The Raider Locker was started by professional communications teacher Kristi Mitchell, who mirrored the project off Georgetown High School’s Eagle Locker with permission from the organizers.
“We have so many students that just need additional help to keep them focused on their academics and keep their mind off the struggles of getting new clothes or food,” Mitchell said. “Keeping in mind the baggage that the students carry emotionally every day, if we can help them out so they can focus and graduate from high school, that’s more important for me than coming up with an academic school project.”
The service is in a locked area of the office and is available to any student at the high school that needs assistance. Students do not have to be identified as economically disadvantaged before using the service and there is no sign-in or sign-out record required to see what each student took.

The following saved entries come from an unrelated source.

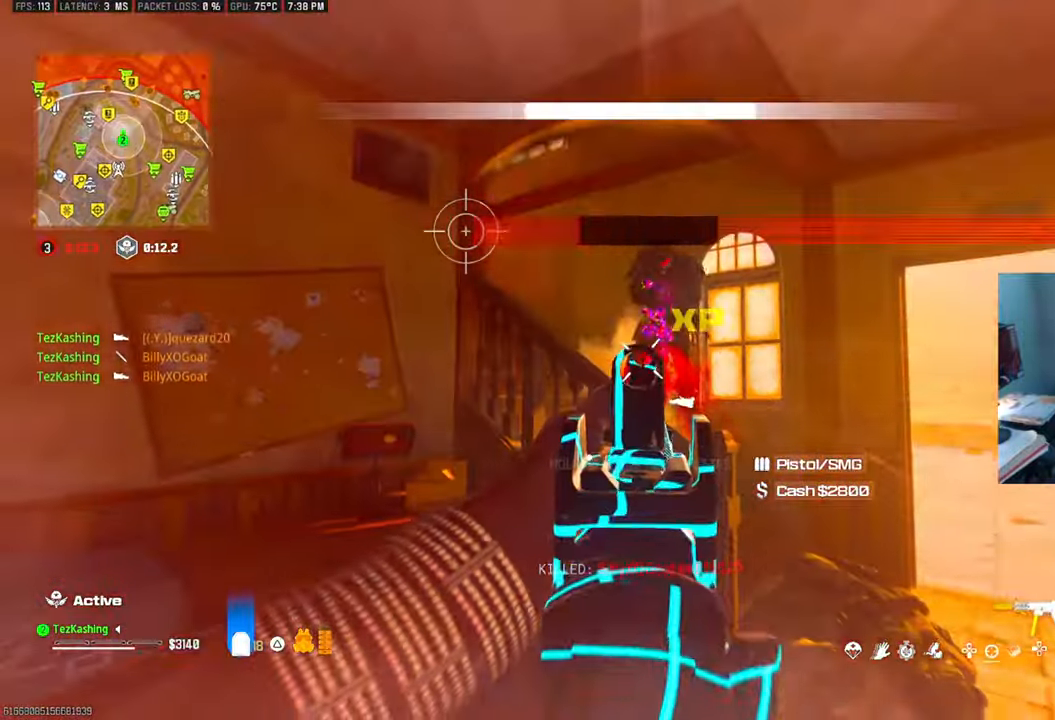
{"buttons": [], "left_stick": "down-right", "right_stick": "center", "events": [[17, "L1", "up"], [150, "R1", "up"], [267, "left_stick", "right"], [267, "right_stick", "down"], [317, "R2", "down"], [417, "left_stick", "down-right"], [433, "R2", "up"], [450, "right_stick", "center"]]}
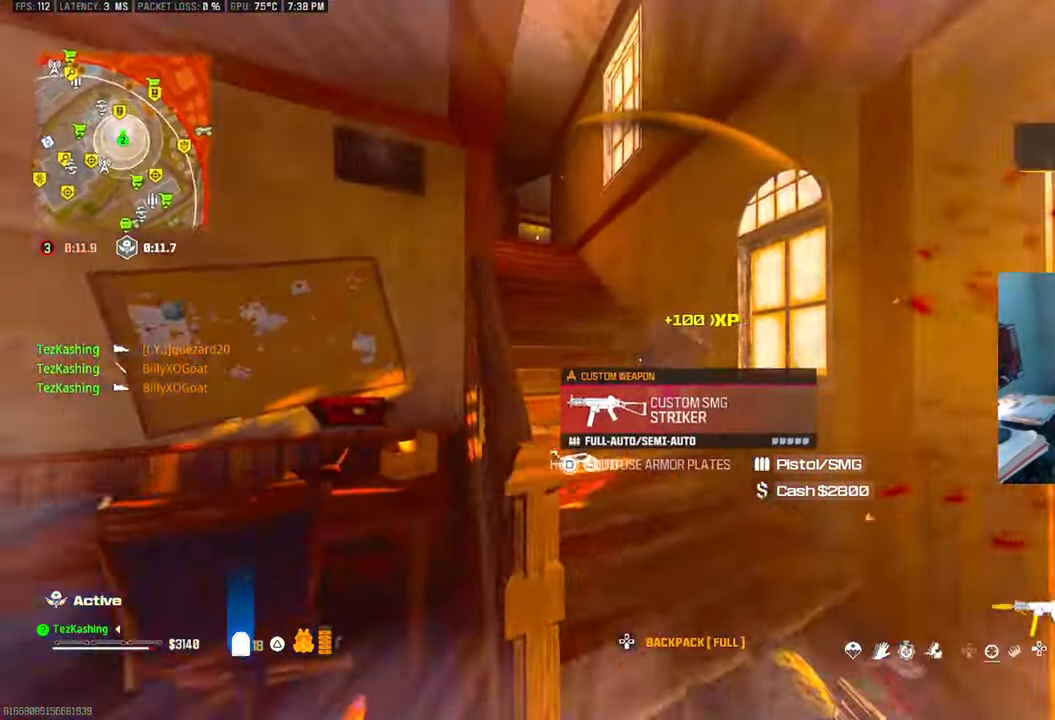
{"buttons": ["TRIANGLE"], "left_stick": "up", "right_stick": "center", "events": [[150, "left_stick", "down-left"], [300, "left_stick", "up"], [350, "TRIANGLE", "down"]]}
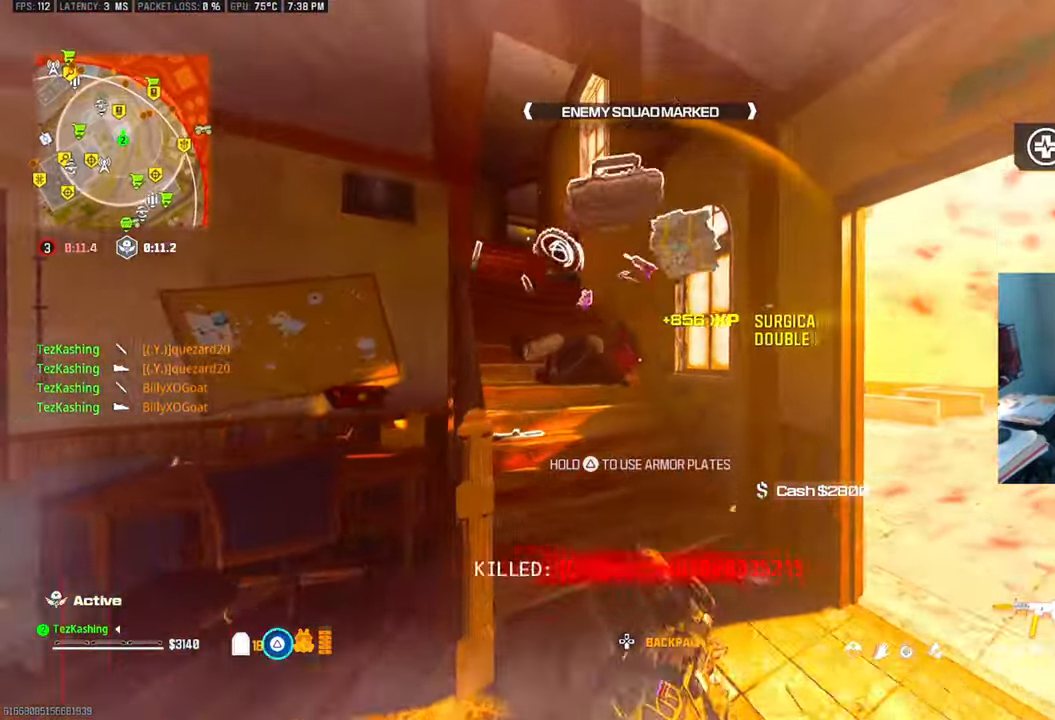
{"buttons": ["TRIANGLE"], "left_stick": "up", "right_stick": "center", "events": [[17, "left_stick", "center"], [83, "left_stick", "down"], [167, "right_stick", "down"], [300, "left_stick", "up-right"], [317, "right_stick", "center"], [450, "left_stick", "up"]]}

Along with clothing and food items, there are also toiletries and school supplies available to students in need.
Mitchell recruited teachers from various departments to participate in the project, which she hopes will spread to all five district high schools. Mitchell’s PALS class was responsible for writing donation letters, organizing the donations and keeping an inventory while other department students took on the logo design, donation boxes and a website.
Construction students in Neil Little’s class built multiple shelving and cabinet units to store the food and clothing for the Raider Locker.
As the service expands, the students will build cabinets for various purposes, including a large wardrobe to display formal dresses and accessories for prom.
“Knowing that their work directly benefits the community has been meaningful for our students,” Little said. “It especially hits home to the students when they go to readjust the cabinets and take new measurements. That’s when they see that their shelving and cabinets are being used. The kids always amaze me with their abilities.”